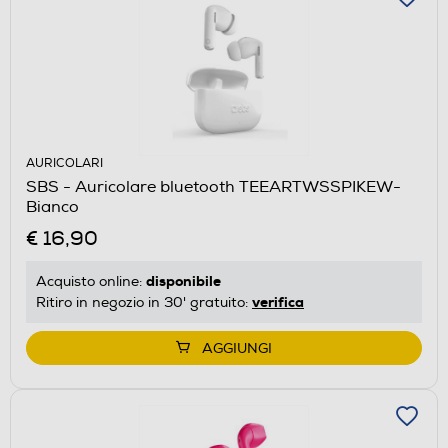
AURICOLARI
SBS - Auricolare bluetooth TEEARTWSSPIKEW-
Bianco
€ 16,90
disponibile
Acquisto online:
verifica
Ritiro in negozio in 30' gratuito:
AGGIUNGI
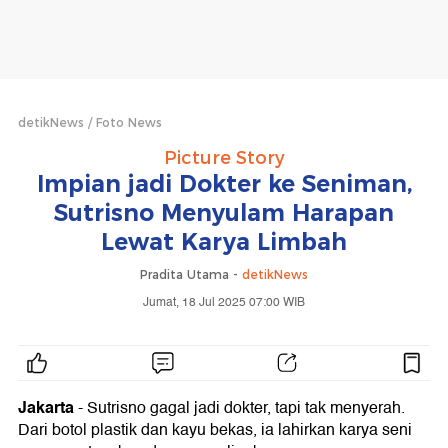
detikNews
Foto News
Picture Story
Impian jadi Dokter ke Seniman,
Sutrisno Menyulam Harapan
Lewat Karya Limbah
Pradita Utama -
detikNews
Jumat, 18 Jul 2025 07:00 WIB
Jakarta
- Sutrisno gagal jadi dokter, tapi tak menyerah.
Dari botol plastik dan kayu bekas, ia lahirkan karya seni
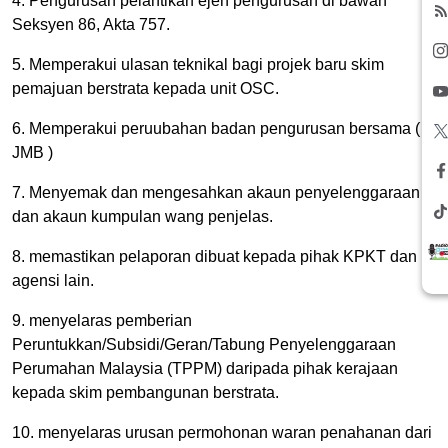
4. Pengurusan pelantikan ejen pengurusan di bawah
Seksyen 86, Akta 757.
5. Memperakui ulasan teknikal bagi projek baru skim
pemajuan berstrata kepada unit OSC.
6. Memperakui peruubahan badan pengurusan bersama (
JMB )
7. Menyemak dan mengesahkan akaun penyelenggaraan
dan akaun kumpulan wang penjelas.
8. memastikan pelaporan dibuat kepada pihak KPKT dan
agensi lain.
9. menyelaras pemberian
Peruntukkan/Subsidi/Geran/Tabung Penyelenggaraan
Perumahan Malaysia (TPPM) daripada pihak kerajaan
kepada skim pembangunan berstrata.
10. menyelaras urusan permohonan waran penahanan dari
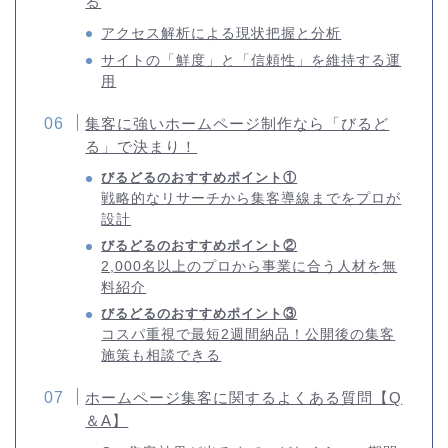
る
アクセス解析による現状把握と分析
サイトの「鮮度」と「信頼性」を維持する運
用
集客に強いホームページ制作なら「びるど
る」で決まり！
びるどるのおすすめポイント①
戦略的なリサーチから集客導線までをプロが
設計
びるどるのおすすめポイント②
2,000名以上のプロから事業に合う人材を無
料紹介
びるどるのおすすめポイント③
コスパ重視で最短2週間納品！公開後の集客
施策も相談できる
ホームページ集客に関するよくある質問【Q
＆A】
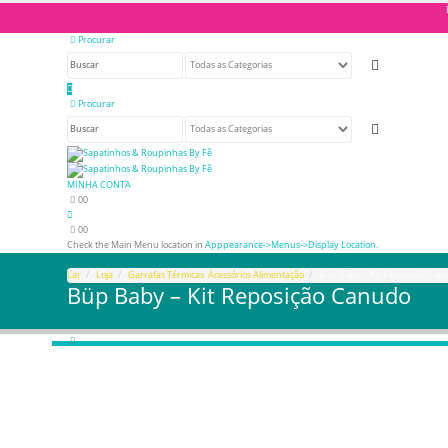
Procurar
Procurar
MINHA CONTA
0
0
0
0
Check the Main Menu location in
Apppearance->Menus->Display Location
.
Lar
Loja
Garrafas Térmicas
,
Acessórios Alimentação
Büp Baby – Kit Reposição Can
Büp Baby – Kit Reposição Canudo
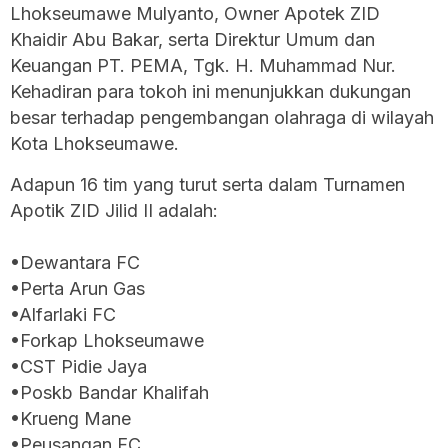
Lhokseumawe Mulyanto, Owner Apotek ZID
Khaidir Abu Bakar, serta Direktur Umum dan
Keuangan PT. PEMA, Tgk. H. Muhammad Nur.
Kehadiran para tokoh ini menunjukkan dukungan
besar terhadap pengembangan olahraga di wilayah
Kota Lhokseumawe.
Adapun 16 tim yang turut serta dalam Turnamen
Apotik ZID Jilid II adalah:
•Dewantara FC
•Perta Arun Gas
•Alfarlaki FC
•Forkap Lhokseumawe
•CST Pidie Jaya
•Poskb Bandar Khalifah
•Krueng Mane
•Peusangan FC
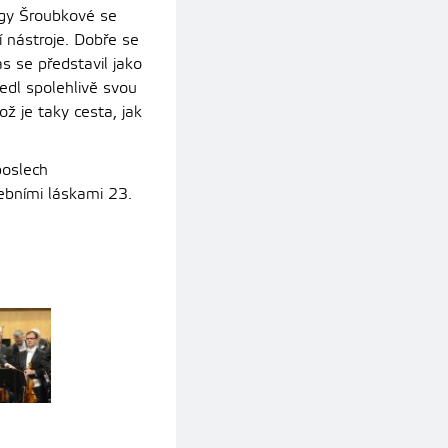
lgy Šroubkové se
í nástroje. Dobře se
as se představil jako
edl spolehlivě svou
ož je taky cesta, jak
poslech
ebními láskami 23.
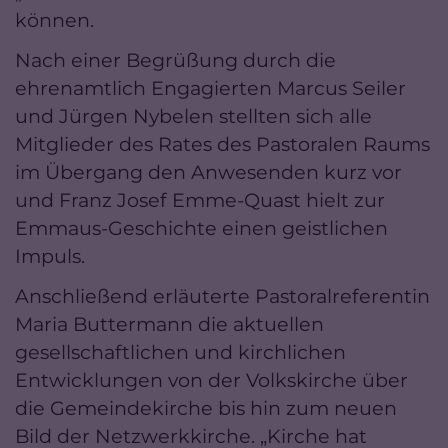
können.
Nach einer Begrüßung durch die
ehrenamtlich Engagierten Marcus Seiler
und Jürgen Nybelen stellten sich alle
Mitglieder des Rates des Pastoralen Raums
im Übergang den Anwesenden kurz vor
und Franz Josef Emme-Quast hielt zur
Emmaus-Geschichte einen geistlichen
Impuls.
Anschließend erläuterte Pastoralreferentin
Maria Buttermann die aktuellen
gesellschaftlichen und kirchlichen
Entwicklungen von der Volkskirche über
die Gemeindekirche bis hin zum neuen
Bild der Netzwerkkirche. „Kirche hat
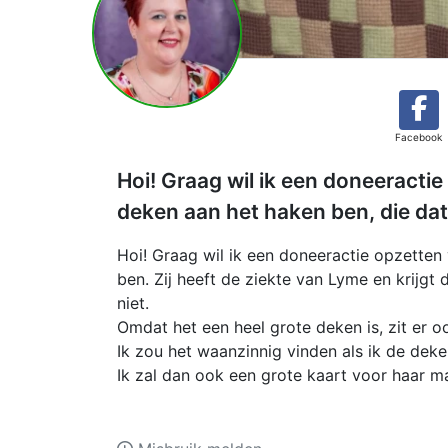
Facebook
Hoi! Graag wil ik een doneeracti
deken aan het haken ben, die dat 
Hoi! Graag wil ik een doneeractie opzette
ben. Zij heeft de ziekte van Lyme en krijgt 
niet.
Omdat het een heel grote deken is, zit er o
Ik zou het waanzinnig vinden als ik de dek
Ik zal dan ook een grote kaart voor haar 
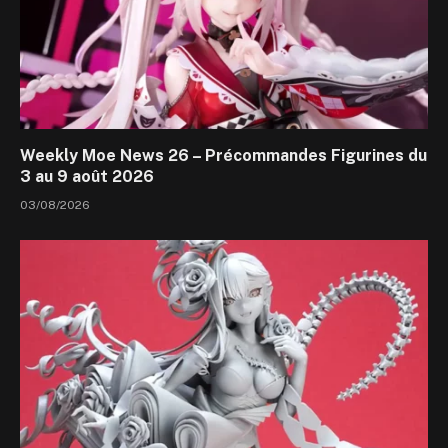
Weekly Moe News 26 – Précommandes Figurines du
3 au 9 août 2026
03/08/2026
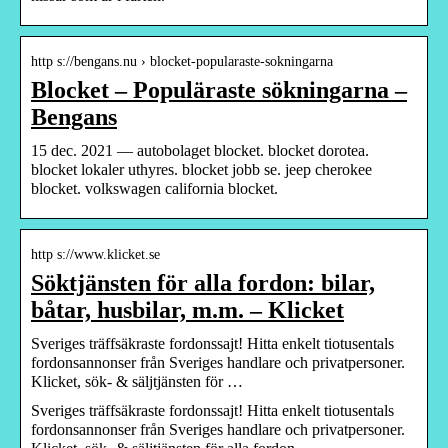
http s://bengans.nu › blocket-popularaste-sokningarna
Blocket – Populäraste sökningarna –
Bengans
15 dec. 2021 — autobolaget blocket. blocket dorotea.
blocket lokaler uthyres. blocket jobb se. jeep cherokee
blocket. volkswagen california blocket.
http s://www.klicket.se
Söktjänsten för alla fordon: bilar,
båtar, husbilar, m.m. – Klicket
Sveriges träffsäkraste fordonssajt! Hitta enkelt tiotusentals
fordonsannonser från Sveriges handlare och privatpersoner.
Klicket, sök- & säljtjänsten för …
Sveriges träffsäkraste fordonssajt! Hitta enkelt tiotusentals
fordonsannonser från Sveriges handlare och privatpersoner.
__________________________________________________
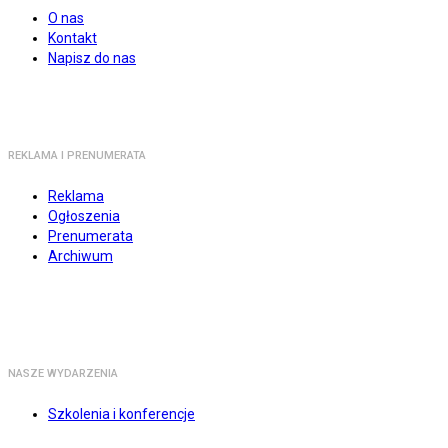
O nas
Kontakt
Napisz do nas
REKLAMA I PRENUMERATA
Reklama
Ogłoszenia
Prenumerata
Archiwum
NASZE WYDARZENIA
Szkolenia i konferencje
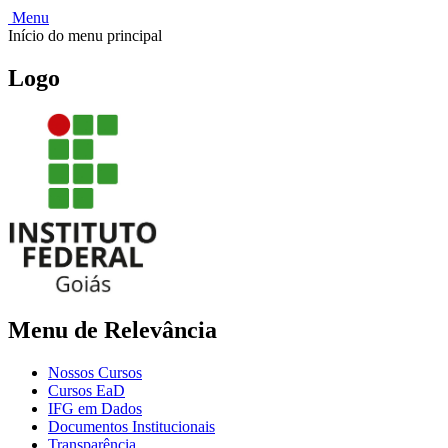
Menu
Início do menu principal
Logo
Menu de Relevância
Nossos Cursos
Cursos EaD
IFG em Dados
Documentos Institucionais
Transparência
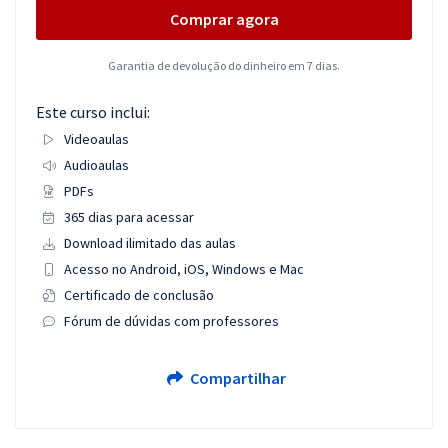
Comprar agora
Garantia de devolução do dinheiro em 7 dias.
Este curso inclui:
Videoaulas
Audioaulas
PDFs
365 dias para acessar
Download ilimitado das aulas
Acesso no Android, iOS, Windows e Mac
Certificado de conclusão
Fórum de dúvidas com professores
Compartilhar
__________________________________________________
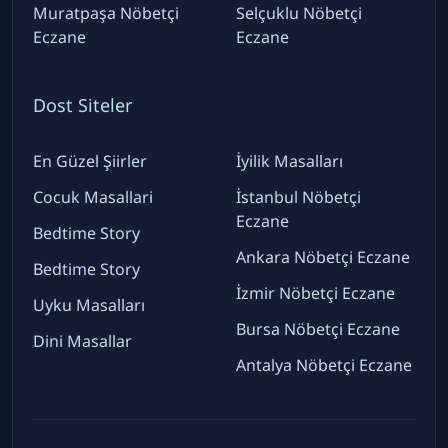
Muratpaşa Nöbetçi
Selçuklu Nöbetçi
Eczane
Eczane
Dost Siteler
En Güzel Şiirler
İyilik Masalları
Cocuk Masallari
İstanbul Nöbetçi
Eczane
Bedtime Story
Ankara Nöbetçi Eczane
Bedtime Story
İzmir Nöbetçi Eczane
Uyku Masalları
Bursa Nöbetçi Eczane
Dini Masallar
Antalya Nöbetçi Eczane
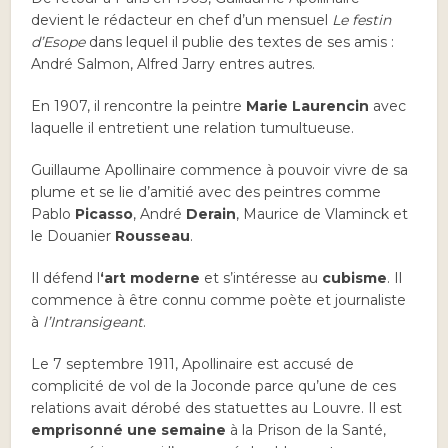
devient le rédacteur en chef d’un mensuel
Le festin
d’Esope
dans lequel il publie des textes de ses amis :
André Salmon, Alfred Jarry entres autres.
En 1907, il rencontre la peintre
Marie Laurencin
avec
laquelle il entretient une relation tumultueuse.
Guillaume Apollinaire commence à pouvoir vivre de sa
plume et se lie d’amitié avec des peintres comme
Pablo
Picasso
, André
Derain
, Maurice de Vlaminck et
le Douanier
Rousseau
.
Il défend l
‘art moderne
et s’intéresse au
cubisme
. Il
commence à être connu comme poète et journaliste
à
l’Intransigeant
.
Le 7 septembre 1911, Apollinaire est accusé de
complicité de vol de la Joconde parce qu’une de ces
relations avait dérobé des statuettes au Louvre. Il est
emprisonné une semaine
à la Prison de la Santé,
__________________________________________________
Job |
Starting at the line that contains "Maria Buttermann die aktuellen" and ending at the line that contains "deken aan het haken ben, die dat", transcribe the material above exactly, excluding pictures.

Answer for this exercise |
Maria Buttermann die aktuellen
gesellschaftlichen und kirchlichen
Entwicklungen von der Volkskirche über
die Gemeindekirche bis hin zum neuen
Bild der Netzwerkkirche. „Kirche hat
Facebook
Hoi! Graag wil ik een doneeracti
deken aan het haken ben, die dat 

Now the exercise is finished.